Ils misent par ailleurs sur un enlisement qui déboucherait forcément sur des négociations politiques qu’ils auront beau jeu de faire traîner sur de nombreuses années. Car à défaut d’une partition du territoire congolais, Kagamé et Museveni peuvent se contenter, par le M23 interposé, des pans du Kivu sous un régime de statu quo maffieux.
Cette révélation de l’ONU met en lumière les tensions rampantes et les rivalités régionales qui ont longtemps alimenté les conflits en RDC. Alors que Kinshasa et ses alliés internationaux tentent de pacifier la région et de restaurer un semblant de stabilité, les alliances troubles et les jeux de pouvoir entre les acteurs régionaux compliquent davantage la situation et entravent les efforts de paix.
Le gouvernement ougandais a vivement rejeté les allégations de l’ONU, affirmant qu’il n’a jamais soutenu le M23 et qu’il reste engagé à travailler pour la paix et la sécurité dans la région des Grands Lacs. Cependant, cette accusation accablante soulève des questions sérieuses sur la véritable nature des relations entre Kampala et certains groupes rebelles opérant dans la région.

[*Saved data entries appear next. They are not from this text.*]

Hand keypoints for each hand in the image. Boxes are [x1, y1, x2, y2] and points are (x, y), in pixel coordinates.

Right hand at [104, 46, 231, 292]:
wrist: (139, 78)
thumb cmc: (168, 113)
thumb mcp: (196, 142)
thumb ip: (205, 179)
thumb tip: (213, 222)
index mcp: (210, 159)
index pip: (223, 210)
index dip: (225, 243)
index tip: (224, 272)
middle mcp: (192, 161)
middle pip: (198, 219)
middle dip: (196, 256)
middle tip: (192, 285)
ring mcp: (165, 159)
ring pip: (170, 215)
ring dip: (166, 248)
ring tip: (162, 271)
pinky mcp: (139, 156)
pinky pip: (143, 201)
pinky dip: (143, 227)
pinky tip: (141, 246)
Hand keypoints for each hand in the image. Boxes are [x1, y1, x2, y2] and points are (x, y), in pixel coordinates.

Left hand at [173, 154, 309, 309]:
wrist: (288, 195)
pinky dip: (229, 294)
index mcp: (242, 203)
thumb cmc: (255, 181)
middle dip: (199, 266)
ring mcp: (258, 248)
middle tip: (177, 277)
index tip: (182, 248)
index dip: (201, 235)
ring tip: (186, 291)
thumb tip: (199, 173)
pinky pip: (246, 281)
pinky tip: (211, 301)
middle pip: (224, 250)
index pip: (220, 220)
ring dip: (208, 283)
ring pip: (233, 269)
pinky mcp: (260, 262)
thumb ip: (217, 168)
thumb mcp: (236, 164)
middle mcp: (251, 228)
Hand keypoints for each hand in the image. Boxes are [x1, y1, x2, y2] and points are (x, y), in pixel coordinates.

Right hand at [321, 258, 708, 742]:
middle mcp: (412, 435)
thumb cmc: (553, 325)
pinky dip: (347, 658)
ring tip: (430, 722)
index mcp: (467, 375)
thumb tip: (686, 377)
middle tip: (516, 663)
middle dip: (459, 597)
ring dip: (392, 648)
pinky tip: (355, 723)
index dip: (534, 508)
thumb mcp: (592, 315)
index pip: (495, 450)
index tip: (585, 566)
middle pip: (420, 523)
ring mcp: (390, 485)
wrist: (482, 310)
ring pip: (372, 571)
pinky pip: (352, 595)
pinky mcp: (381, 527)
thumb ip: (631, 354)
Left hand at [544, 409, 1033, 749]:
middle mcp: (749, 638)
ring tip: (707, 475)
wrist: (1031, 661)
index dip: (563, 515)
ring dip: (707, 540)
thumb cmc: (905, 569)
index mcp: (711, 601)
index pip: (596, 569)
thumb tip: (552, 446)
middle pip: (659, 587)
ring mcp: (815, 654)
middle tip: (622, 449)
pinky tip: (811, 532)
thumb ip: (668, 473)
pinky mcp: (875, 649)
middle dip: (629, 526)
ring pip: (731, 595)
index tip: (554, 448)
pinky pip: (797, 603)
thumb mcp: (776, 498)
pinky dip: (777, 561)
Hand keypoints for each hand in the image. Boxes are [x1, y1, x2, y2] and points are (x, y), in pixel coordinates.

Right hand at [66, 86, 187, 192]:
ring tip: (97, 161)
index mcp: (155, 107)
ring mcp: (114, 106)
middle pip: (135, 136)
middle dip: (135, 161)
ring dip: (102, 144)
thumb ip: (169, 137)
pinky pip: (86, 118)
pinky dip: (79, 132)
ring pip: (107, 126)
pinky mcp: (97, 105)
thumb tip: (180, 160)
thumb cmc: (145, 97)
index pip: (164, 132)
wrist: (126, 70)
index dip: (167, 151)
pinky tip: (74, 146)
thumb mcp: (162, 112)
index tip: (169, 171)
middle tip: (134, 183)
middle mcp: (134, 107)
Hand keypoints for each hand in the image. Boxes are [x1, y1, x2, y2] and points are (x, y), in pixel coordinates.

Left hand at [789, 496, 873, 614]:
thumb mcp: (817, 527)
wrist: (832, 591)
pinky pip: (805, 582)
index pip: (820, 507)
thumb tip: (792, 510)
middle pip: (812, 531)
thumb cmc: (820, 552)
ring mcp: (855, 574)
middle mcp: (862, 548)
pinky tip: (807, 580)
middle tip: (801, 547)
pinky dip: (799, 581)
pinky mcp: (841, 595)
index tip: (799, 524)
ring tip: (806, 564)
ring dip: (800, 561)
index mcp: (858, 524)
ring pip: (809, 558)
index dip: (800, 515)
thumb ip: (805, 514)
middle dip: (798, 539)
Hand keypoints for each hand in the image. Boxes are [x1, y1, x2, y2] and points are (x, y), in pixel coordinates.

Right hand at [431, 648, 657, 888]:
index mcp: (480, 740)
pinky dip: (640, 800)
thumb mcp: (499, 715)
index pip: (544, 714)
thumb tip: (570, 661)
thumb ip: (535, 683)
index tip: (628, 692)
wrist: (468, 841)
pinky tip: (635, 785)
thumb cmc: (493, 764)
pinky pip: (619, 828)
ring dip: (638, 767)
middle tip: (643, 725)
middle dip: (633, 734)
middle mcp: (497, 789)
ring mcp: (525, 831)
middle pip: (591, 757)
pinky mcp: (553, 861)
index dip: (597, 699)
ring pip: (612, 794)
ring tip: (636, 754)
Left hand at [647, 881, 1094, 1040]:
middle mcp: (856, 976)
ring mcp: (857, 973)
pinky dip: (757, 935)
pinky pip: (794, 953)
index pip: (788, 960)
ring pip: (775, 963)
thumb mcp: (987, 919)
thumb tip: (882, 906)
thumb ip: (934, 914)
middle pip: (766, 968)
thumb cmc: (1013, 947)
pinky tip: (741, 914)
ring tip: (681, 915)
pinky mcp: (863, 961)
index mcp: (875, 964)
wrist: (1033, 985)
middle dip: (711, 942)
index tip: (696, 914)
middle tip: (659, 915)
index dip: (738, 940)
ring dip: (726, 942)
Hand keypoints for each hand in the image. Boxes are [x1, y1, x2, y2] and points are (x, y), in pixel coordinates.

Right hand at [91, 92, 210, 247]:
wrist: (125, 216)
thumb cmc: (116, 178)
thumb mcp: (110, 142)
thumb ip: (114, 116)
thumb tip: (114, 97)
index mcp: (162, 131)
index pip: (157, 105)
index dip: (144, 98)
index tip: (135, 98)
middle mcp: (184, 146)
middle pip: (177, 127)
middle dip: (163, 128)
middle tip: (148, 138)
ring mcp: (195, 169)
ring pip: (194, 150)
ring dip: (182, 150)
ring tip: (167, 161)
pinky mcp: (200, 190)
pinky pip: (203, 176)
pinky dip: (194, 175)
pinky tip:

En faisant mine de ne pas voir la duplicité de l’Ouganda, pour ne pas avoir à se battre sur plusieurs fronts, le pouvoir de Félix Tshisekedi tisse lui-même le nœud gordien qu’il ne saura pas défaire, la «communauté internationale» ne cachant pas ses visées de la balkanisation d’un pays trop vaste et trop riche au milieu de petits Etats pauvres mais surpeuplés.